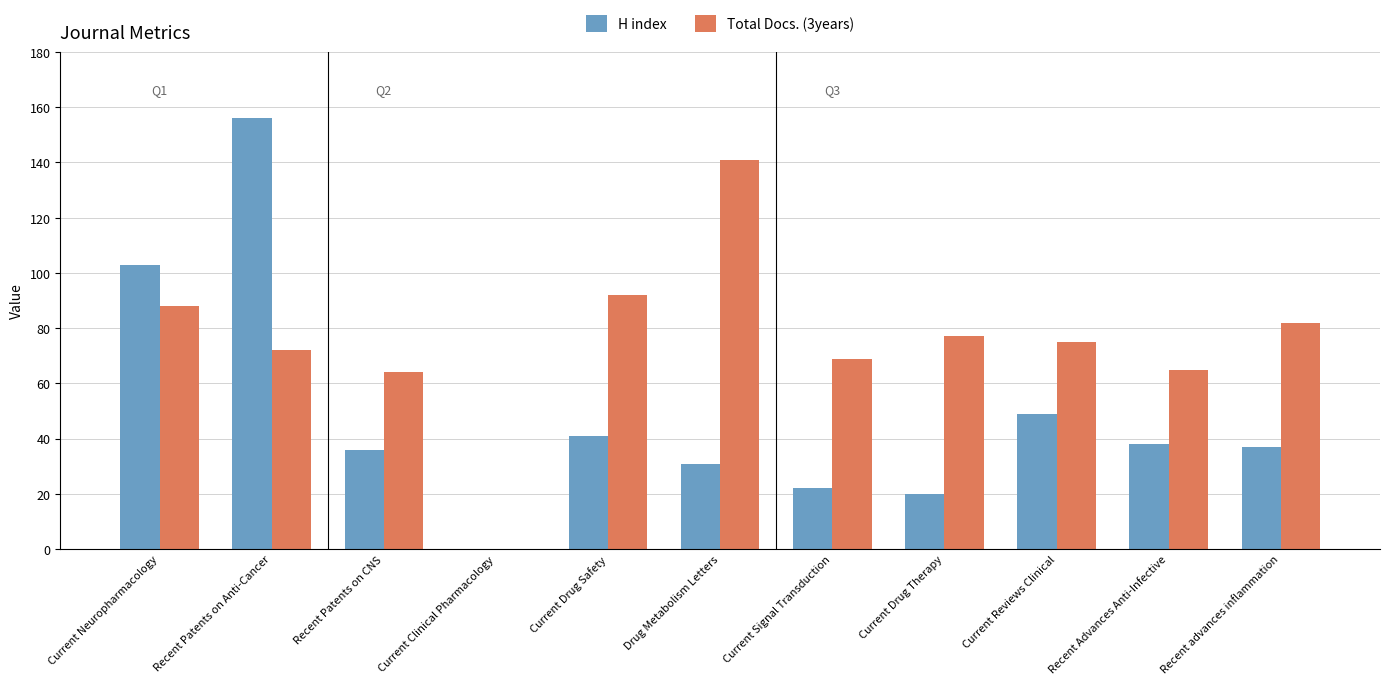

What is the sum of the Total Docs. (3years) values at Current Reviews Clinical and Current Clinical Pharmacology?

75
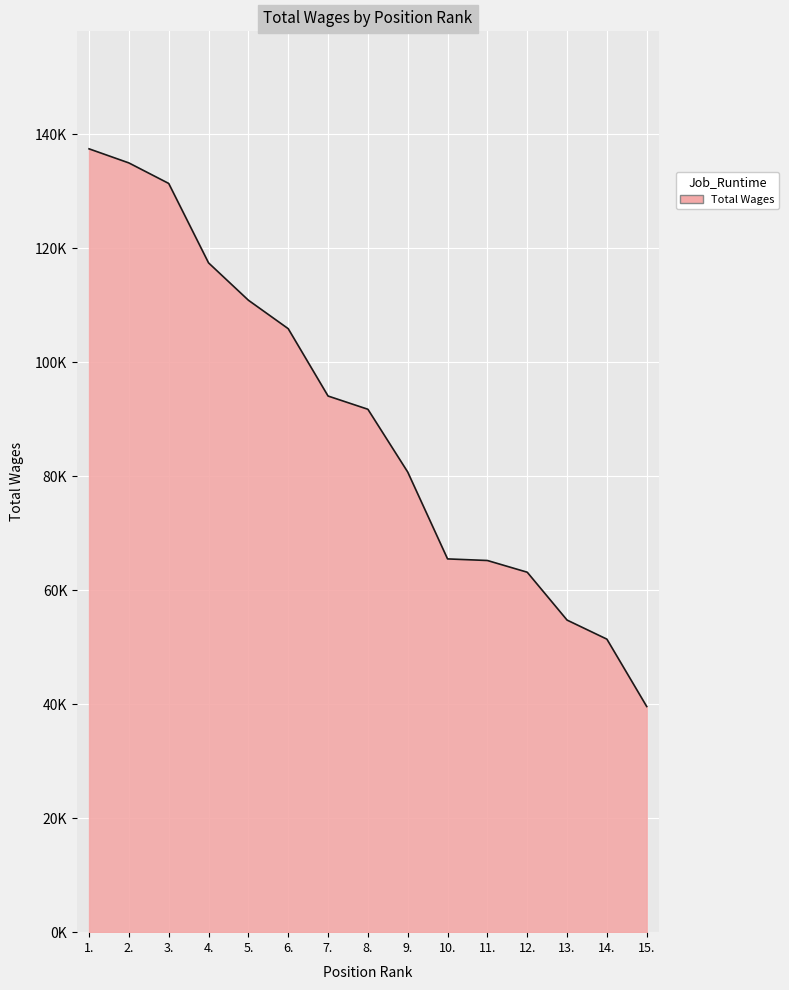

List the labels in order of value, smallest first.

15., 14., 13., 12., 11., 10., 9., 8., 7., 6., 5., 4., 3., 2., 1.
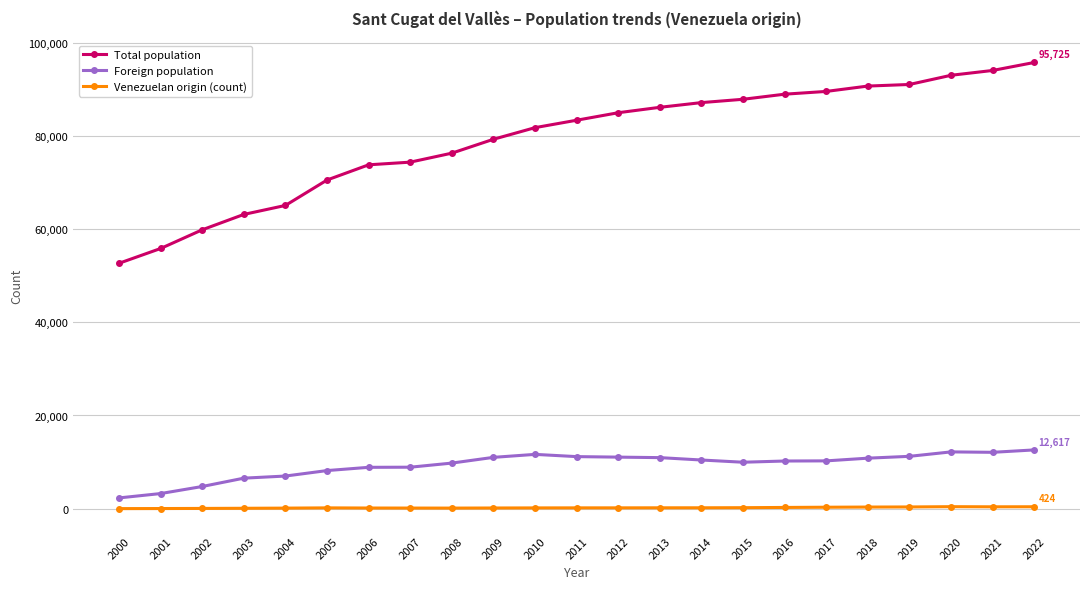

True or false: Total population and Venezuelan origin (count) cross at least once.

False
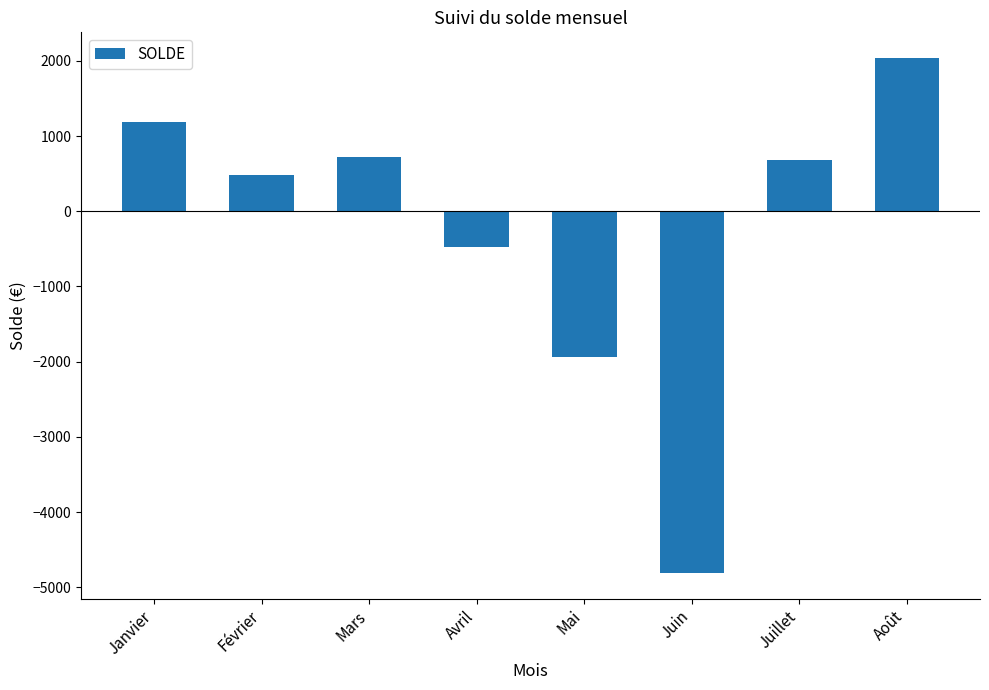

What is the change in value from Février to Août?

+1549.4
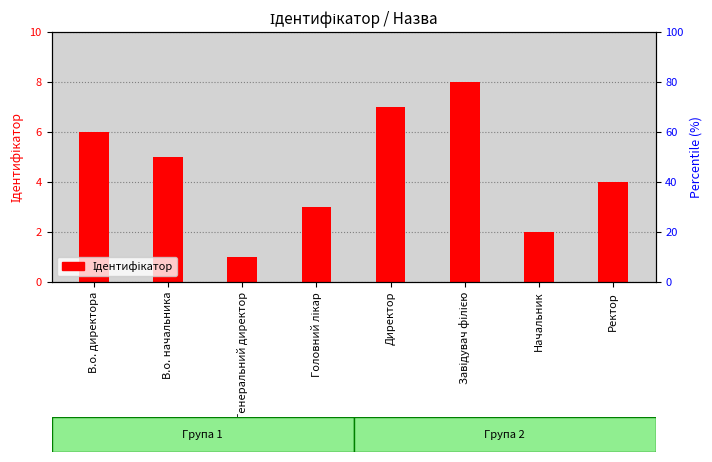

Reading left to right, list all the values displayed in this chart.

В.о. директора=6	В.о. начальника=5	Генеральний директор=1	Головний лікар=3	Директор=7	Завідувач філією=8	Начальник=2	Ректор=4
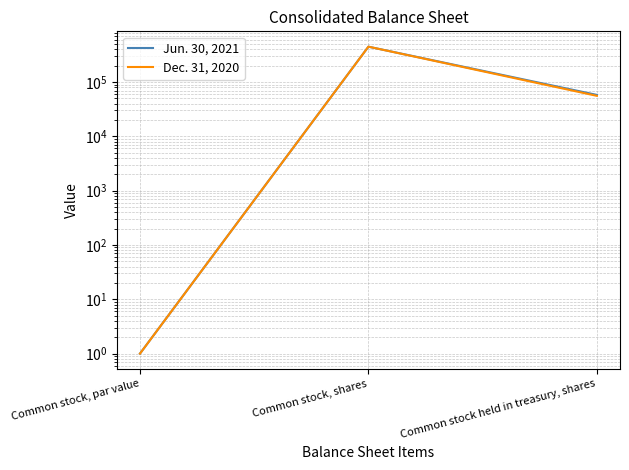

True or false: Dec. 31, 2020 has a value of 448900 at Common stock, shares.

True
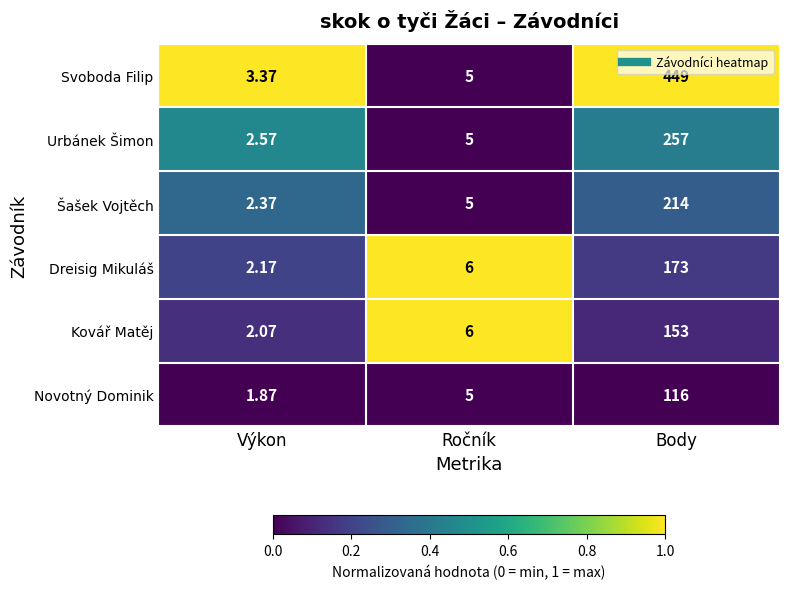

List the series in order of their peak value, highest first.

Svoboda Filip, Urbánek Šimon, Šašek Vojtěch, Dreisig Mikuláš, Kovář Matěj, Novotný Dominik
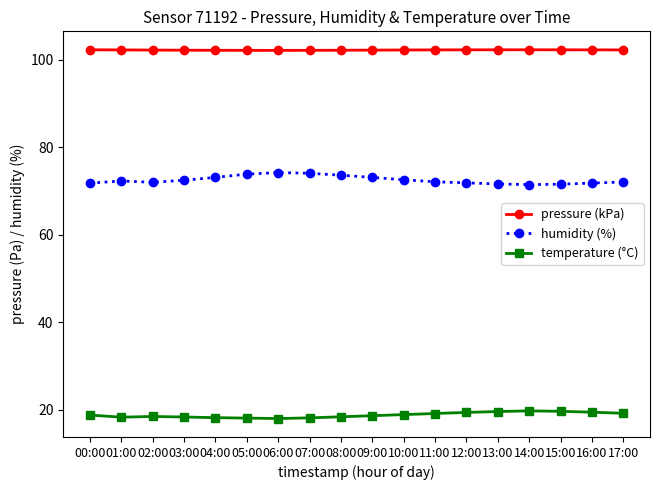

At how many categories does at least one series exceed 42?

18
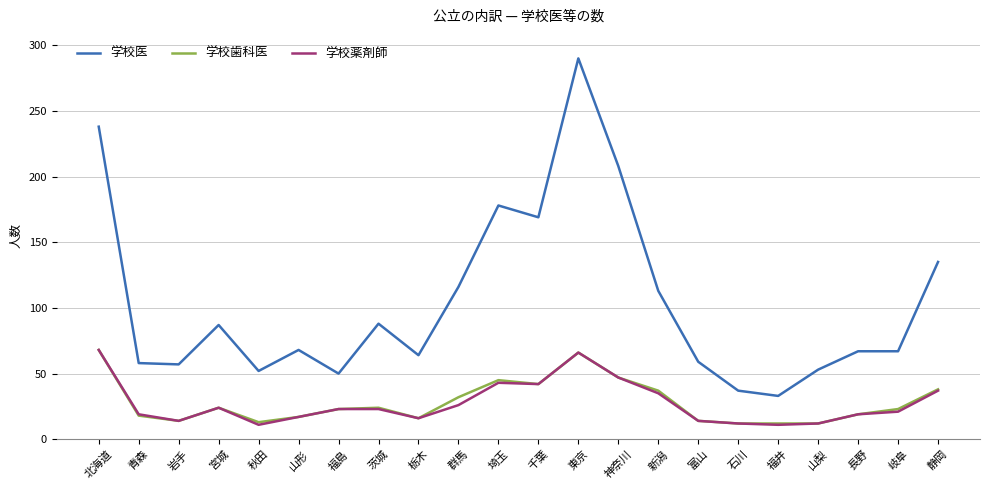

At which label does 学校医 reach its minimum?

福井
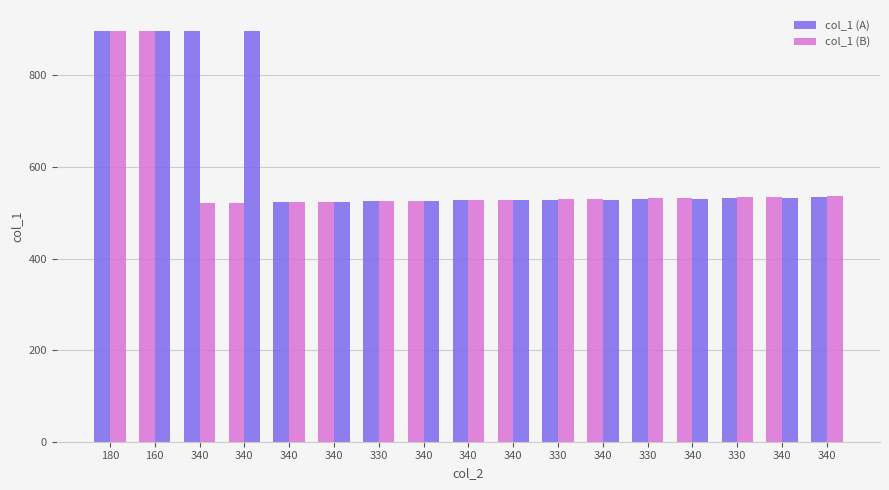

Which series changed the most between 340 and 330?

col_1 (B)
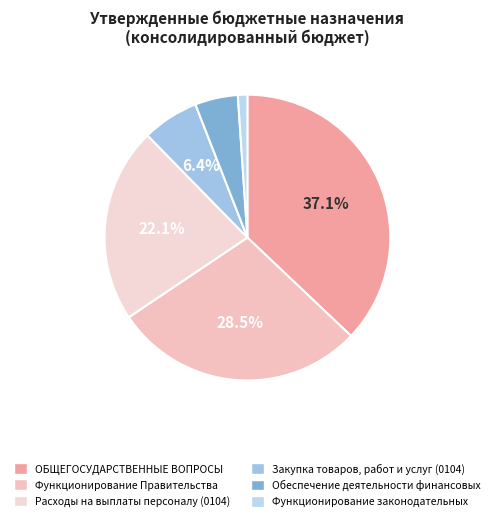

What is the largest slice in the pie chart?

ОБЩЕГОСУДАРСТВЕННЫЕ ВОПРОСЫ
————————
Instructions for the task — Pull out, word for word, the part of the records that opens with the line containing "True or false: Total" and runs through the end of the records. Leave the pictures out of your answer.

Written response —
True or false: Total population and Venezuelan origin (count) cross at least once.

False

What is the change in value from Février to Août?

+1549.4

Reading left to right, list all the values displayed in this chart.

В.о. директора=6	В.о. начальника=5	Генеральний директор=1	Головний лікар=3	Директор=7	Завідувач філією=8	Начальник=2	Ректор=4

True or false: Dec. 31, 2020 has a value of 448900 at Common stock, shares.

True

List the series in order of their peak value, highest first.

Svoboda Filip, Urbánek Šimon, Šašek Vojtěch, Dreisig Mikuláš, Kovář Matěj, Novotný Dominik

At how many categories does at least one series exceed 42?

18

At which label does 学校医 reach its minimum?

福井

Which series changed the most between 340 and 330?

col_1 (B)

What is the largest slice in the pie chart?

ОБЩЕГОСУДАРСТВЕННЫЕ ВОПРОСЫ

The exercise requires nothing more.